In New York last week, for example, six men and women stood outside Grand Central Station and flashed their underwear at strangers. They were promoting a health club whose logo was on the underpants and knickers. Darren Paul, managing partner at Night Agency, which organised the event, issues a quick burst of alliterative fire: “We are mooning the message to the masses,” he says. Luckily no one got hurt.

In another campaign, to promote a TV special, Walking with Cavemen, 30 cavepeople distributed 30,000 packs of Caveman Crunch, a “custom-developed edible premium”, and through grunting and hand signals encouraged passers-by to tune in to the show’s premiere.

The organisers were pleased to report that the guerrilla troglodytes brought traffic to a halt in New York, Los Angeles and Washington DC and the show’s ratings far exceeded their goals in those cities.
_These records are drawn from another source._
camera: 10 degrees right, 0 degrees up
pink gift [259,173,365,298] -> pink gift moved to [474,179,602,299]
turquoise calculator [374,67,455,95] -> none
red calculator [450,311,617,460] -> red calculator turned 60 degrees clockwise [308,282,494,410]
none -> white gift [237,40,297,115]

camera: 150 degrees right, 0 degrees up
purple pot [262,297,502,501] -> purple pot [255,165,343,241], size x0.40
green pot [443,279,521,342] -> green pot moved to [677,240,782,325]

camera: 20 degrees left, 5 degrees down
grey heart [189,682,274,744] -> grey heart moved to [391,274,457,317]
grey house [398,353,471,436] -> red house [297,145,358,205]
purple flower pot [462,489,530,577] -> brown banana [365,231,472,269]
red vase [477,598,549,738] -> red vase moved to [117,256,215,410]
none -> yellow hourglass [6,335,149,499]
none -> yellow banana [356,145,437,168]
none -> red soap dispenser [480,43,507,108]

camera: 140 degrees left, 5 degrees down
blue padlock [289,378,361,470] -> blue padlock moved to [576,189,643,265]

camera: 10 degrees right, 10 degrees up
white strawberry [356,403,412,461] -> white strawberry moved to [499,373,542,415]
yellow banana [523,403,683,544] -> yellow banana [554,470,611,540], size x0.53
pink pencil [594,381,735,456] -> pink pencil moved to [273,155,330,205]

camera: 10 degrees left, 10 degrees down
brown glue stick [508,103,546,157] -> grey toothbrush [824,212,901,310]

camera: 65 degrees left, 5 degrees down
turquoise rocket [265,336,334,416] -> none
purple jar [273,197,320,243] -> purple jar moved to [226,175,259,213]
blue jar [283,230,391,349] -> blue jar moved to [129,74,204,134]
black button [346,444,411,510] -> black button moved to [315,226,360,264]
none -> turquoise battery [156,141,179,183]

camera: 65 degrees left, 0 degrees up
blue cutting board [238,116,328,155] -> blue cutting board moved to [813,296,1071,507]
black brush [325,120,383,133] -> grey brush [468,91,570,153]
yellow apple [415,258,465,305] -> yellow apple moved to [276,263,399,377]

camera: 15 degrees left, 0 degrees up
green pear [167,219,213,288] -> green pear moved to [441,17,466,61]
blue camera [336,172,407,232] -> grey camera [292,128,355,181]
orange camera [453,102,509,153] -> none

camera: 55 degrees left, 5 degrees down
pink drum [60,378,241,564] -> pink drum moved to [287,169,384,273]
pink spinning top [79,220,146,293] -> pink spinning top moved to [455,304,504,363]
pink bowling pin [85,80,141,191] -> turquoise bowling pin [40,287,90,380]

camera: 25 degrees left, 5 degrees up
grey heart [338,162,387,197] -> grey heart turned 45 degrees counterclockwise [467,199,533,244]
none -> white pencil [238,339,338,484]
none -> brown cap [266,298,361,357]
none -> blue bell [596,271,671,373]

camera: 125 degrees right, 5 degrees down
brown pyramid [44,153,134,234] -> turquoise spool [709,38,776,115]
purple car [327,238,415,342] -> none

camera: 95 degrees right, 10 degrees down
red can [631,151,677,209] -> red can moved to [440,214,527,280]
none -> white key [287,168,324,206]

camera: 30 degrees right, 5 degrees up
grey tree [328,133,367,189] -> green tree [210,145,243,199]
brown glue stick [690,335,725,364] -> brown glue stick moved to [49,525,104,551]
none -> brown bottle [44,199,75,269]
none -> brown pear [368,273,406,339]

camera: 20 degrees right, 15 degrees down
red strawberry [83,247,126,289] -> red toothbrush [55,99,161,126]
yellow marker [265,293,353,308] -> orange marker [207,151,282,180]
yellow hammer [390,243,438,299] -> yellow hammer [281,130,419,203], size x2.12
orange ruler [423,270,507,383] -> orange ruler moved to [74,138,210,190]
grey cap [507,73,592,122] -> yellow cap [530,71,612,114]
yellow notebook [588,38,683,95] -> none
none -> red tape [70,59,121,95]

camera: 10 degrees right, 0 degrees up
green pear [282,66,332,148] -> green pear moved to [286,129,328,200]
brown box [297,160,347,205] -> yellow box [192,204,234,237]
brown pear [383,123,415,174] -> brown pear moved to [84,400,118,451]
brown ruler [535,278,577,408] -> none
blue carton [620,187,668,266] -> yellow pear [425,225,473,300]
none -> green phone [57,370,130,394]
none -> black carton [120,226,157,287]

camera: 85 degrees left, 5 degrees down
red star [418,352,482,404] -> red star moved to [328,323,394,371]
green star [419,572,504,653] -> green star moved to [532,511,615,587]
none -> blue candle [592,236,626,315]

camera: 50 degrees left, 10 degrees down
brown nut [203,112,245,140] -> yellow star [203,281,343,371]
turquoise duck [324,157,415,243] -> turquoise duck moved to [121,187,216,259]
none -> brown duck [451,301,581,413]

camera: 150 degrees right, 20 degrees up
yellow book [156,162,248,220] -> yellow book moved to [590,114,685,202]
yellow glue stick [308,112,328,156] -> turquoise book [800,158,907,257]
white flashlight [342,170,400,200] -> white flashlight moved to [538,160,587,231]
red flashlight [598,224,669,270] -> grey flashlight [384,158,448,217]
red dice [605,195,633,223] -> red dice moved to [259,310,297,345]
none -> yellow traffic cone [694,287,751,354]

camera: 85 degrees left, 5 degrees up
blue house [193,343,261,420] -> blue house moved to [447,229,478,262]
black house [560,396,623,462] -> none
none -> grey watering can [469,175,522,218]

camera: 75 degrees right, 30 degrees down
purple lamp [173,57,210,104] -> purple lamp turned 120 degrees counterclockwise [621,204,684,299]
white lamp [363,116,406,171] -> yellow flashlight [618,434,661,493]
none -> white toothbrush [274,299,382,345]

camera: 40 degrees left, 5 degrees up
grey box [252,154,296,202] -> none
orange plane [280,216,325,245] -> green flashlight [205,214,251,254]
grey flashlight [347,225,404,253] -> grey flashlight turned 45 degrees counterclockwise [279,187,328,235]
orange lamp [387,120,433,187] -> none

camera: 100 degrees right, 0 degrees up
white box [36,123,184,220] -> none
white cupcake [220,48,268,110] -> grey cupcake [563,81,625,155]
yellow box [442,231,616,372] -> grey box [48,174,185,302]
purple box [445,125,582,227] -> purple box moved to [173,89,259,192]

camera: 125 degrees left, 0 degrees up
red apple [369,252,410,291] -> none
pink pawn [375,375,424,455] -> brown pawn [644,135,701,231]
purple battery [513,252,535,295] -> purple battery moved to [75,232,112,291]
According to Adam Salacuse, chief executive of Boston-based Alt Terrain, another guerrilla specialist, young people like the tactics because they are subversive. “They know that cooler companies go against the grain and do something that maybe not so legitimate. That lends to the credibility of certain brands,” he says.

Perhaps that is what Vodafone had in mind when it allowed two men to streak at an international rugby game in Sydney last August bearing nothing but its corporate logo painted on their backs. This early British attempt at guerrilla marketing failed to meet the standards of the American pioneers in several respects, not least of which was its tiresome lack of originality. There is a consensus among the sporting cognoscenti that streakers are prats. Streaking, as they say in the US, is so Seventies and so not cool.

Talking of which, another US innovation is on its way. Watch out for the expression “Go figure”, which translates as: “Explain that, if you can.” It’s about to join “no way” and “big time” as part of the English idiomatic lexicon. Who knows, it might even become iconic. Or cutting edge. Or ongoing. It’s certainly upcoming. In a very real sense, of course.